If, at the meeting of creditors, any party-in-interest objects to dismissal pursuant to subsection 1, 2, 3 or 4 of this Standing Order, said dismissal shall be stayed. The objecting party shall set a hearing and give notice to the debtor, the debtor's attorney, the trustee, and any other party-in-interest appearing at the meeting of creditors. If no hearing on the objection is held within ten (10) days after the meeting of creditors, the clerk of the court is directed to enter the order of dismissal unless the Court orders otherwise.

[2] Bankruptcy Amendments and Federal Judgeship Act of 1984 § 301, Pub.L. 98-353, 98 Stat. 352 (July 10, 1984). Section 109(f) applies only to cases filed more than 90 days after enactment of the amendments, i.e., after October 9, 1984. Id. § 553(a), 98 Stat. 392.

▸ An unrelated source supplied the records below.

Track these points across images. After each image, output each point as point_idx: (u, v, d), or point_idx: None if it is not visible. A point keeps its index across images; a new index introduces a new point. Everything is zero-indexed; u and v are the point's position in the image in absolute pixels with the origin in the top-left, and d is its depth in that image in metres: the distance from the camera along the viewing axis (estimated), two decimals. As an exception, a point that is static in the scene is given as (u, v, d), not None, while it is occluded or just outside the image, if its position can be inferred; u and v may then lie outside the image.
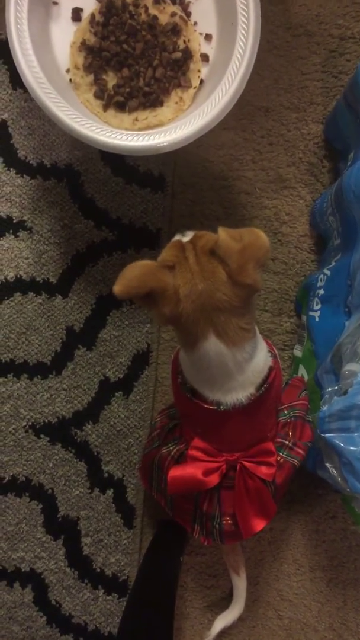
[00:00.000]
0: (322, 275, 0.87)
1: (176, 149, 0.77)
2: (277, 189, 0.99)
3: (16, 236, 0.98)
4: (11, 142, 0.98)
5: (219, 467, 0.69)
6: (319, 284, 0.87)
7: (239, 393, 0.66)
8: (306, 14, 0.99)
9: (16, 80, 0.99)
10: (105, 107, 0.83)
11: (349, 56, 0.99)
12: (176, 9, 0.83)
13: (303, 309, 0.94)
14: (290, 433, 0.76)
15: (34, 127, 0.99)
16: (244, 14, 0.77)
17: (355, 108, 0.84)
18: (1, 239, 0.98)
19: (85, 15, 0.83)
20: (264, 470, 0.70)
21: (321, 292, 0.86)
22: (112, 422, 0.98)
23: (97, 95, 0.83)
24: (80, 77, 0.83)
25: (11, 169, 0.98)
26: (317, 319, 0.86)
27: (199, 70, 0.83)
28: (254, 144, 0.99)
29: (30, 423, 0.98)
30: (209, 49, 0.84)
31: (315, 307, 0.86)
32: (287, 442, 0.75)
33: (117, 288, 0.58)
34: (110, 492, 0.97)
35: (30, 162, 0.99)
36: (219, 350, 0.62)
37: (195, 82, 0.83)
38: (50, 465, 0.98)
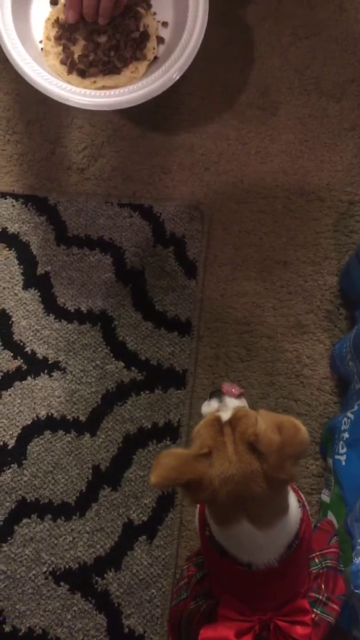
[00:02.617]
0: (345, 419, 0.88)
1: (127, 107, 0.94)
2: (297, 334, 1.05)
3: (50, 376, 1.04)
4: (52, 290, 1.08)
5: (251, 628, 0.65)
6: (343, 427, 0.88)
7: (269, 556, 0.65)
8: (318, 183, 1.13)
9: (60, 238, 1.11)
10: (69, 72, 0.99)
11: (358, 217, 1.11)
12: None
13: (328, 451, 0.94)
14: (323, 586, 0.73)
15: (73, 278, 1.09)
16: (194, 6, 0.97)
17: (367, 264, 0.92)
18: (36, 378, 1.04)
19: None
20: (299, 631, 0.66)
21: (346, 435, 0.87)
22: (134, 570, 0.94)
23: (63, 62, 0.99)
24: (50, 47, 1.00)
25: (50, 314, 1.07)
26: (343, 463, 0.86)
27: (154, 48, 1.01)
28: (274, 293, 1.07)
29: (50, 569, 0.95)
30: (165, 33, 1.03)
31: (341, 451, 0.87)
32: (320, 597, 0.72)
33: (154, 479, 0.58)
34: (130, 651, 0.91)
35: (68, 308, 1.07)
36: (251, 532, 0.62)
37: (150, 56, 1.00)
38: (69, 617, 0.93)
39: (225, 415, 0.64)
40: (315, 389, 1.02)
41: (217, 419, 0.64)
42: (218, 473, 0.60)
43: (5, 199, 1.13)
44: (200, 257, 1.09)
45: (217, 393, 0.71)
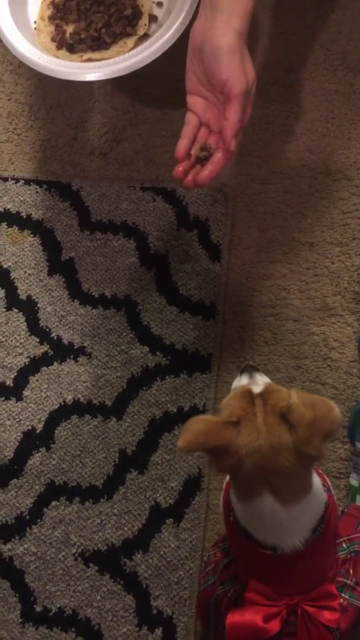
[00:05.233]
0: (374, 402, 0.87)
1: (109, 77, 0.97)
2: (324, 317, 1.03)
3: (76, 361, 1.04)
4: (77, 276, 1.09)
5: (279, 612, 0.65)
6: (372, 410, 0.87)
7: (294, 538, 0.64)
8: (345, 161, 1.10)
9: (84, 223, 1.11)
10: (58, 47, 1.02)
11: (387, 196, 1.07)
12: None
13: (357, 435, 0.92)
14: (351, 571, 0.72)
15: (97, 264, 1.09)
16: None
17: None
18: (62, 363, 1.05)
19: None
20: (327, 616, 0.65)
21: (375, 419, 0.85)
22: (162, 552, 0.95)
23: (53, 39, 1.03)
24: (44, 26, 1.04)
25: (75, 300, 1.07)
26: (372, 447, 0.85)
27: (145, 24, 1.02)
28: (300, 275, 1.05)
29: (80, 550, 0.96)
30: (159, 12, 1.05)
31: (370, 435, 0.86)
32: (348, 582, 0.71)
33: (181, 443, 0.59)
34: (159, 632, 0.92)
35: (93, 293, 1.07)
36: (273, 507, 0.62)
37: (140, 32, 1.02)
38: (98, 597, 0.94)
39: (257, 389, 0.64)
40: (343, 372, 1.00)
41: (248, 391, 0.63)
42: (246, 442, 0.59)
43: (29, 185, 1.13)
44: (224, 240, 1.07)
45: (248, 368, 0.70)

[3] Section 341(c) provides:

The Court may not preside at, and may not attend, any meeting under this section.

[4] At the hearing, counsel for First Security Bank argued as follows:

This presents, I think, the hard case under Section 109(f). If there were a gross malicious intent in not appearing, it would be a clear case that the court ought to dismiss. But I think if the court today says, well, just because Mr. Fulton forgot or made an improper entry in his calendar or otherwise was unable, through negligence, to appear, that does not constitute willfulness. If the court makes that finding, what I really think this says, is any time a debtor does not appear, all he needs to do to avoid a dismissal under Section 109, is to come to court and say it was an oversight. I just forgot.

Transcript of hearing at 8-9 (May 9, 1985).

[5] The presumption that the same words or phrases have the same meaning when used in different parts of a statute may be rebutted if the words or phrases are used in such dissimilar connections as to warrant the conclusion that they were employed in different parts of the act with different intents. General Electric Co. v. United States, supra, 610 F.2d at 734. Compare, e.g., the "fair and equitable" test of 11 U.S.C. § 1113(b)(1)(A), with the "fair and equitable" test of 11 U.S.C. § 1129(b)(1).